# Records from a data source
################

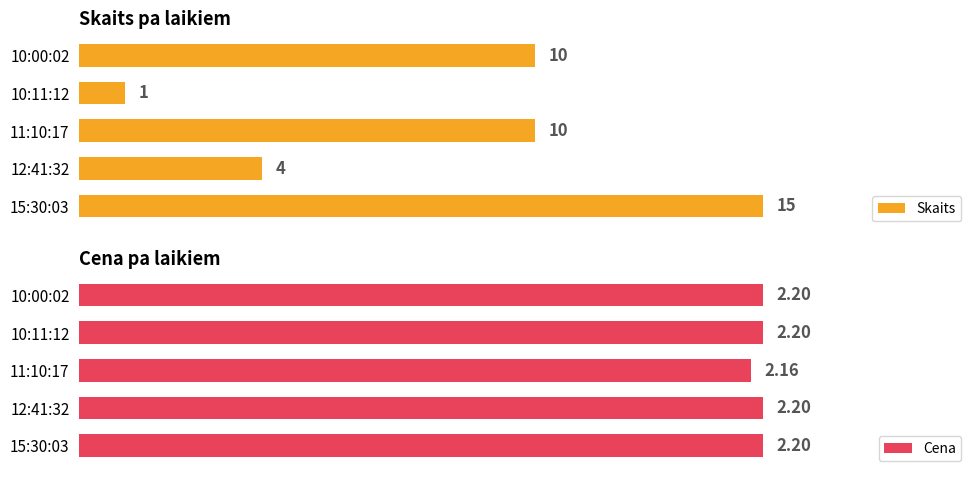

At which label does Skaits reach its minimum?

10:11:12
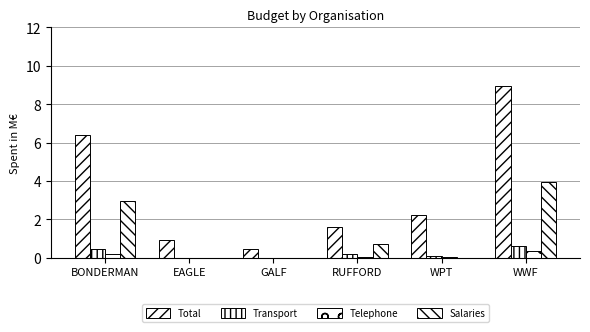

Is the value of Salaries at GALF greater than the value of Telephone at EAGLE?

No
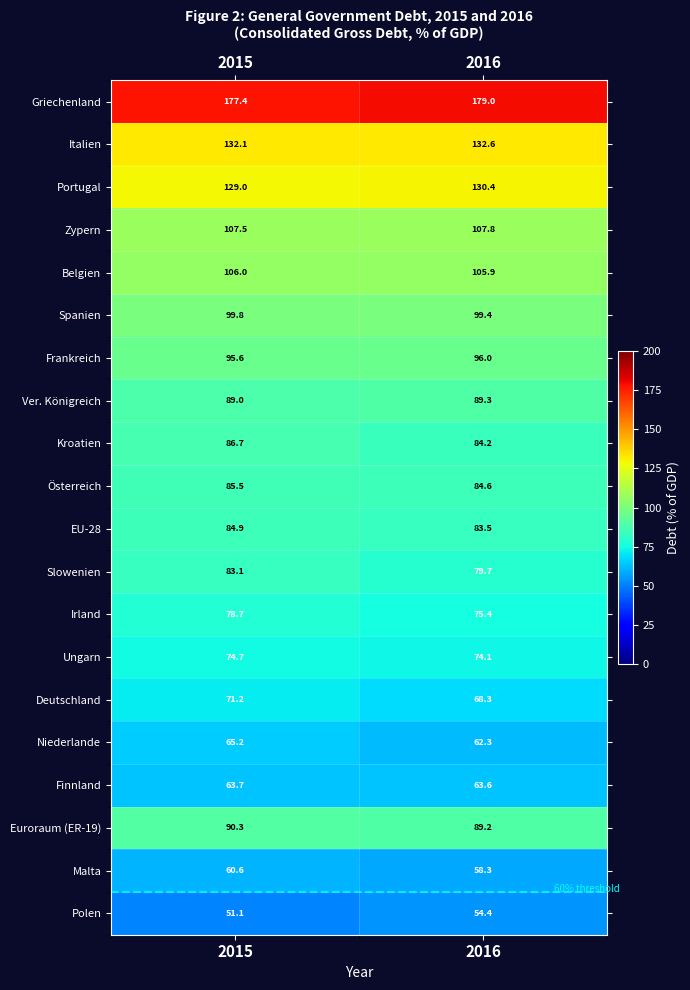

Count the number of data series in this chart.

20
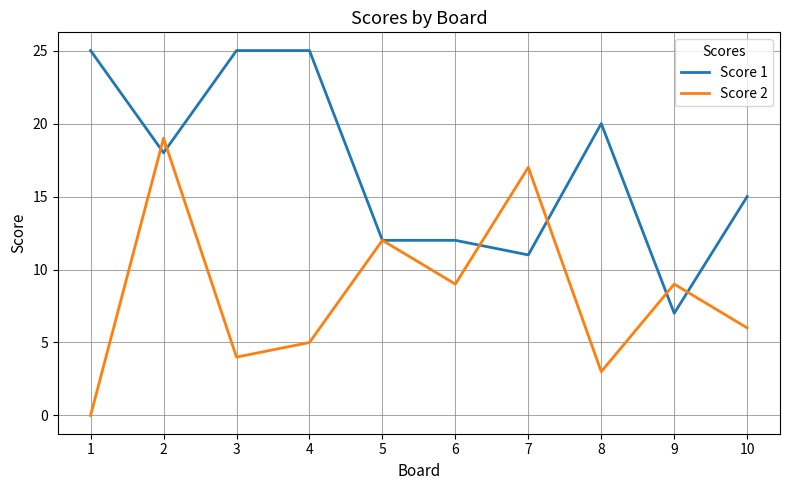

Rank the series by their average value, from highest to lowest.

Score 1, Score 2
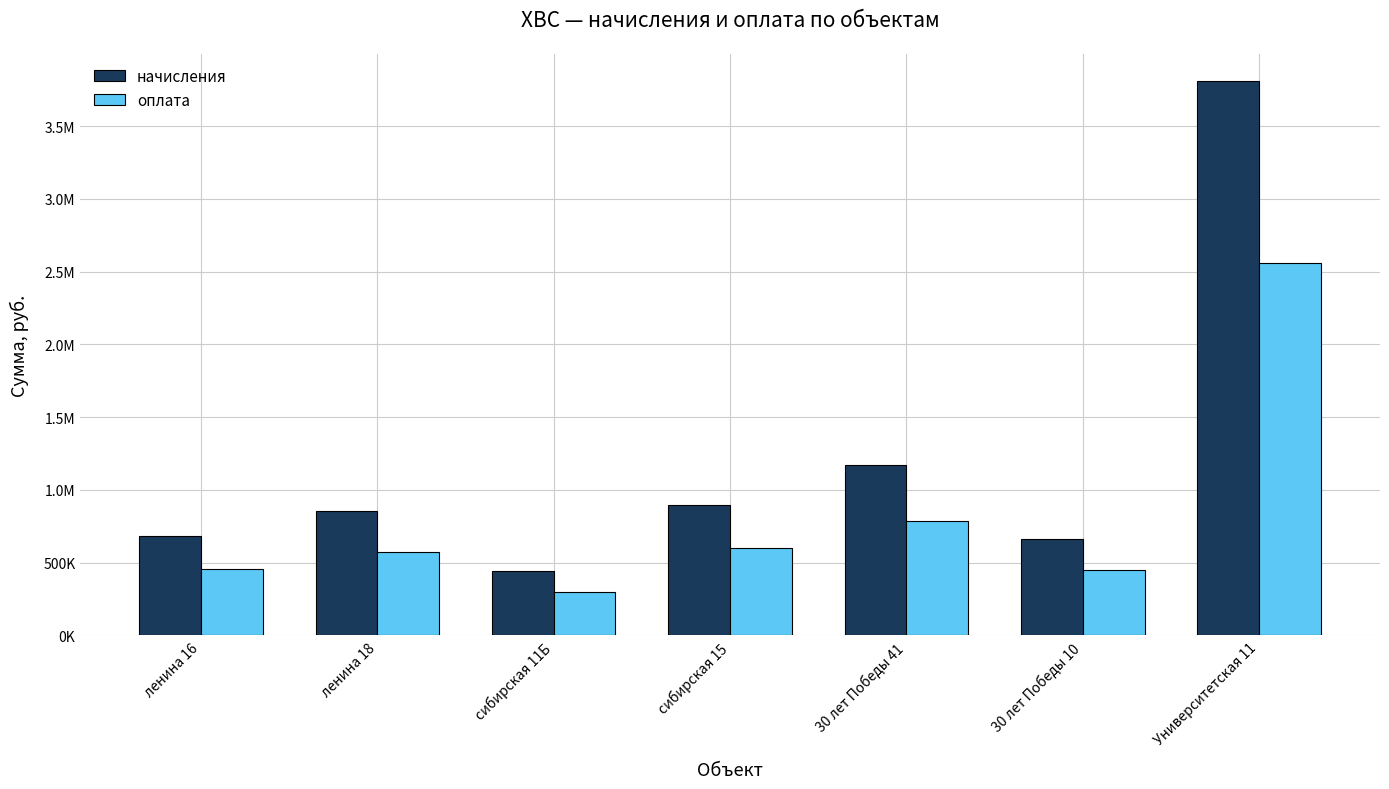

What are all the series names shown in the legend?

начисления, оплата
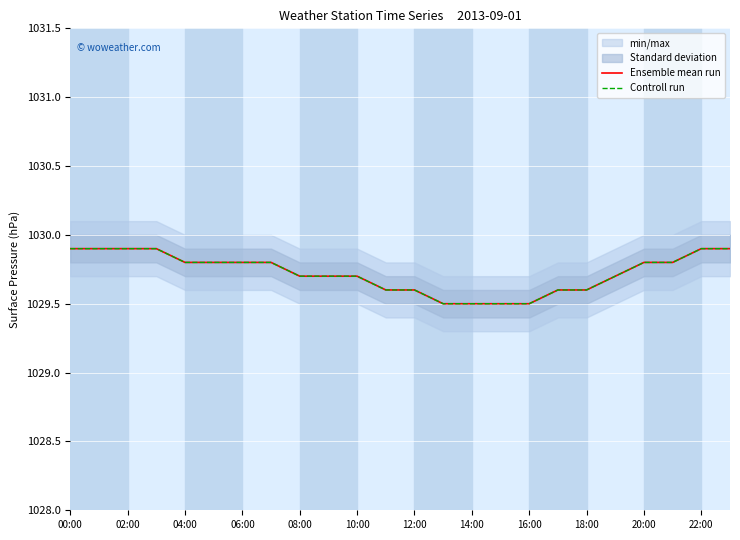

What is the difference between the Controll run values at 15 and 23?

0.4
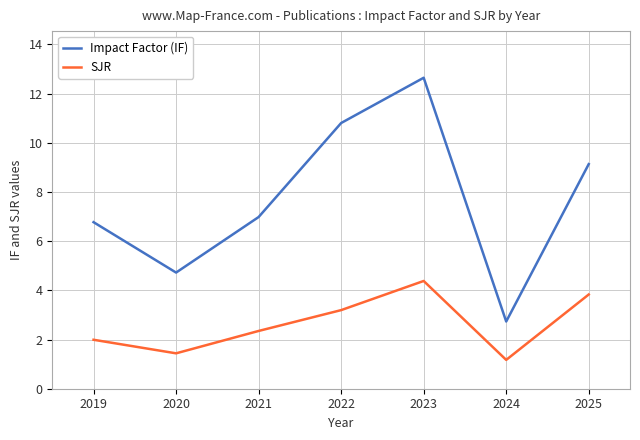

Reading left to right, list all the values displayed in this chart.

Impact Factor (IF): 2019=6.8	2020=4.7	2021=7.0	2022=10.8	2023=12.6	2024=2.7	2025=9.1
SJR: 2019=2.0	2020=1.4	2021=2.3	2022=3.2	2023=4.4	2024=1.2	2025=3.8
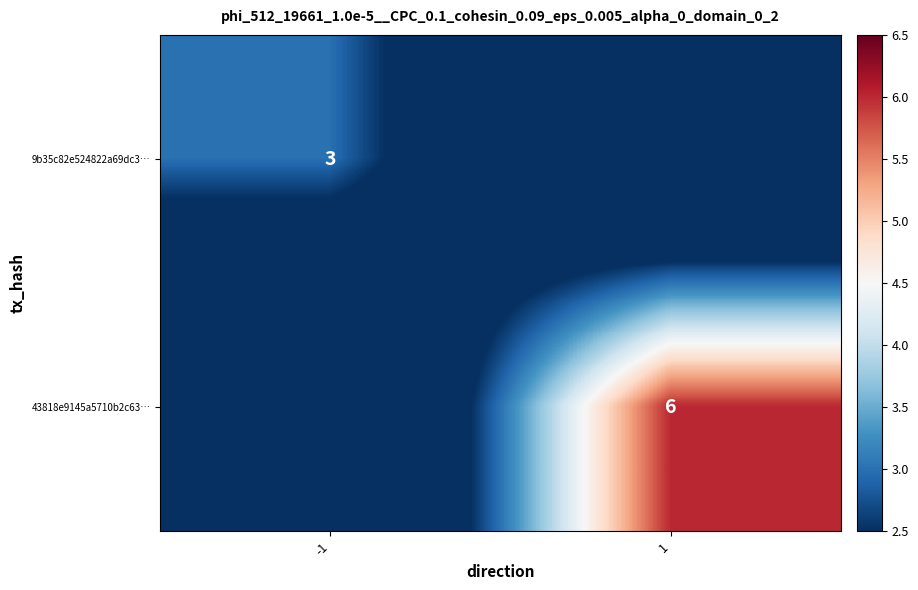

Is it true that 43818e9145a5710b2c63… equals 6 at 1?

True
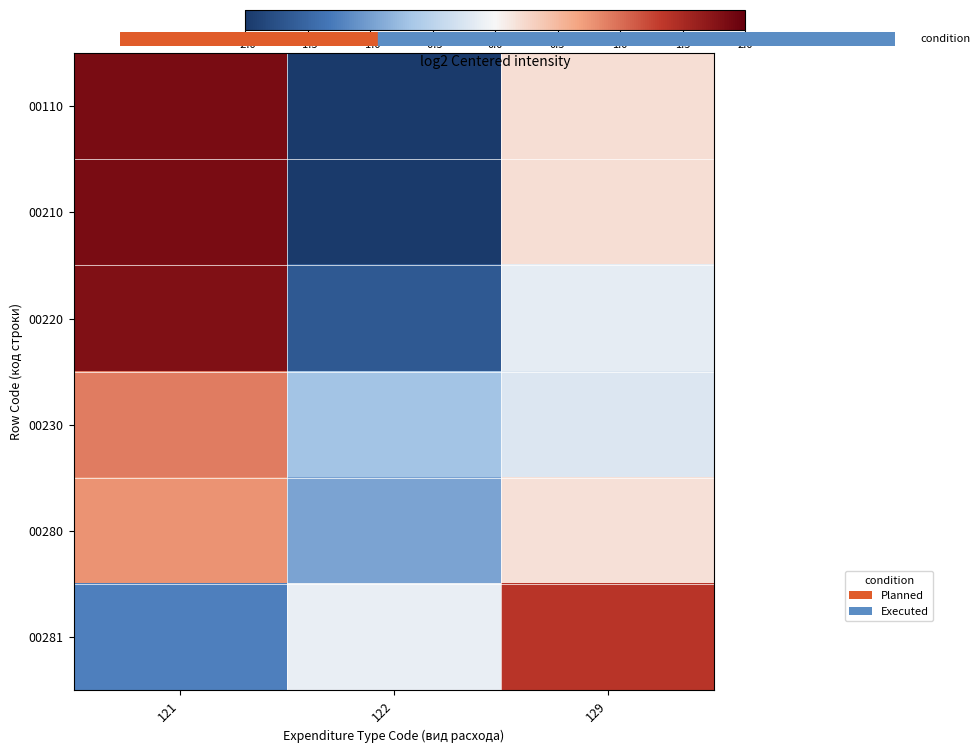

Between 121 and 129, which series saw the biggest shift?

00281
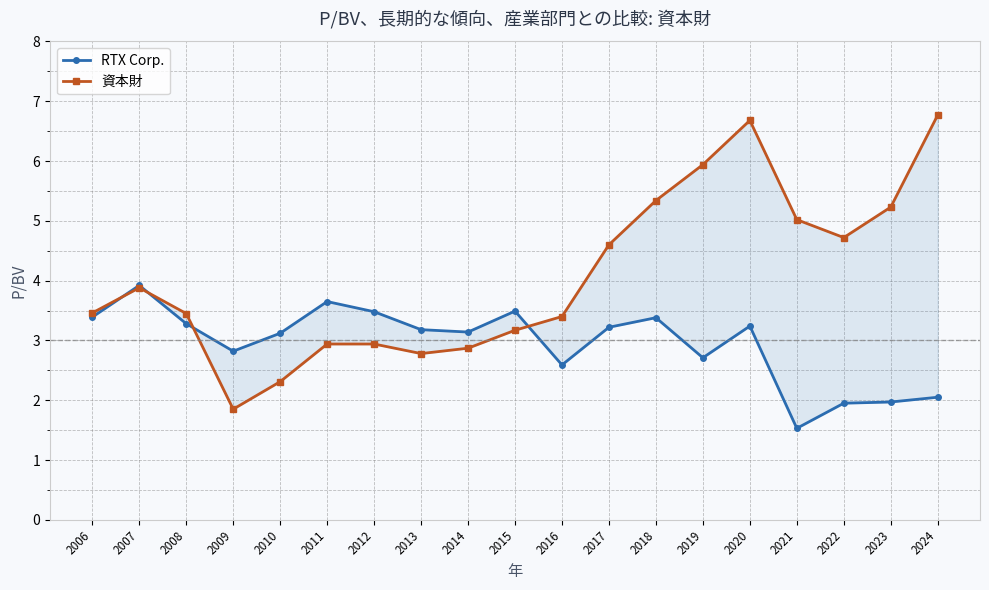

Reading left to right, transcribe all the data shown in this chart.

RTX Corp.: 2006=3.4	2007=3.9	2008=3.3	2009=2.8	2010=3.1	2011=3.6	2012=3.5	2013=3.2	2014=3.1	2015=3.5	2016=2.6	2017=3.2	2018=3.4	2019=2.7	2020=3.2	2021=1.5	2022=1.9	2023=2.0	2024=2.0
資本財: 2006=3.5	2007=3.9	2008=3.5	2009=1.9	2010=2.3	2011=2.9	2012=2.9	2013=2.8	2014=2.9	2015=3.2	2016=3.4	2017=4.6	2018=5.3	2019=5.9	2020=6.7	2021=5.0	2022=4.7	2023=5.2	2024=6.8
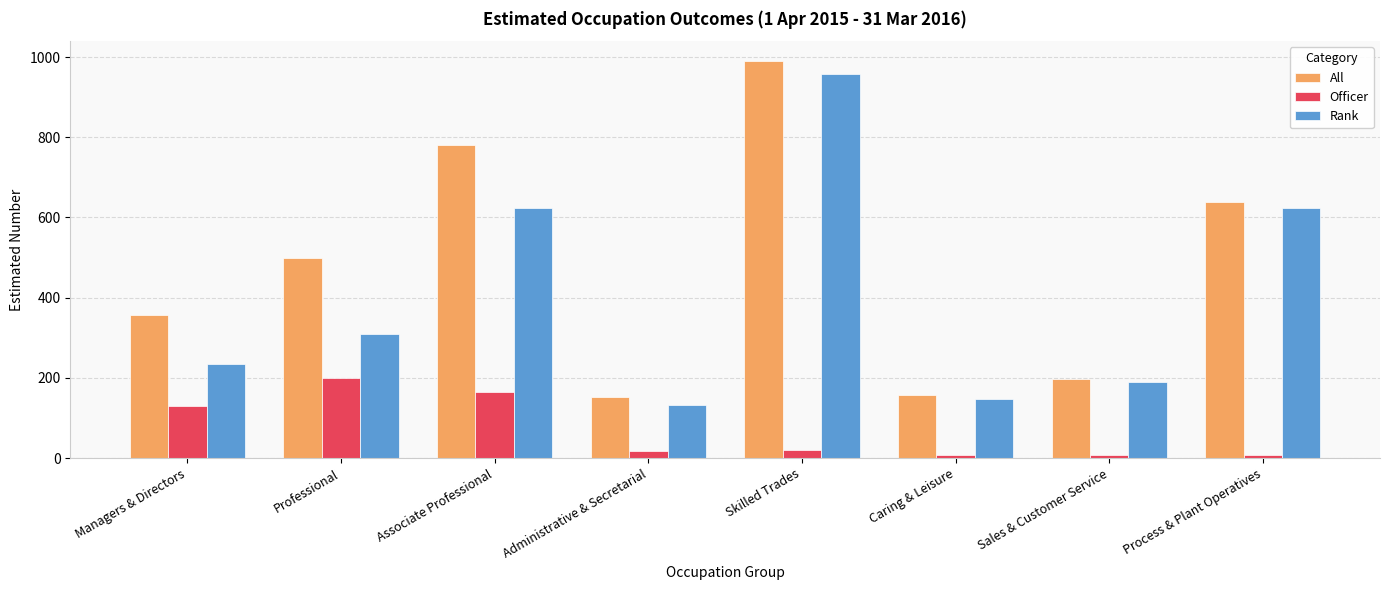

What is the value of the Officer bar at the 5th from the left?

20.4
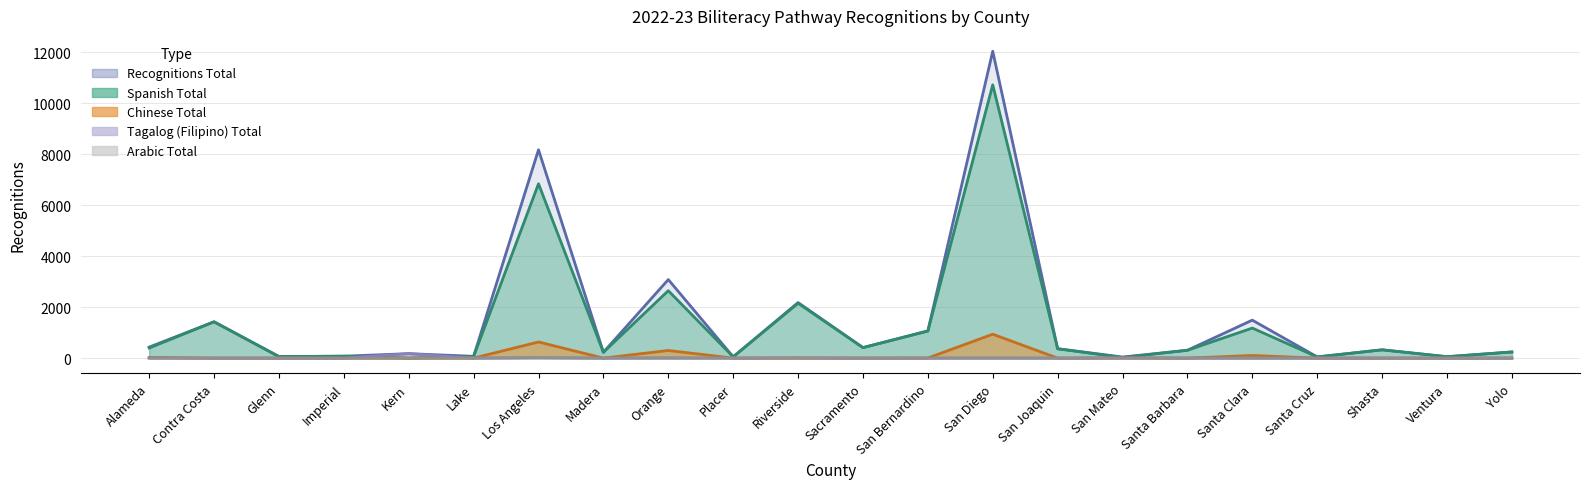

How many data points in Spanish Total are above 325?

10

################

Rewrite the part of the material that opens with the line containing "Between 121 and" and closes with the line containing "Reading left to right, transcribe" as a numbered list, dropping blank lines and leaving out the pictures.

# REPLY TO THE TASK
1. Between 121 and 129, which series saw the biggest shift?
2. 00281
3. Reading left to right, transcribe all the data shown in this chart.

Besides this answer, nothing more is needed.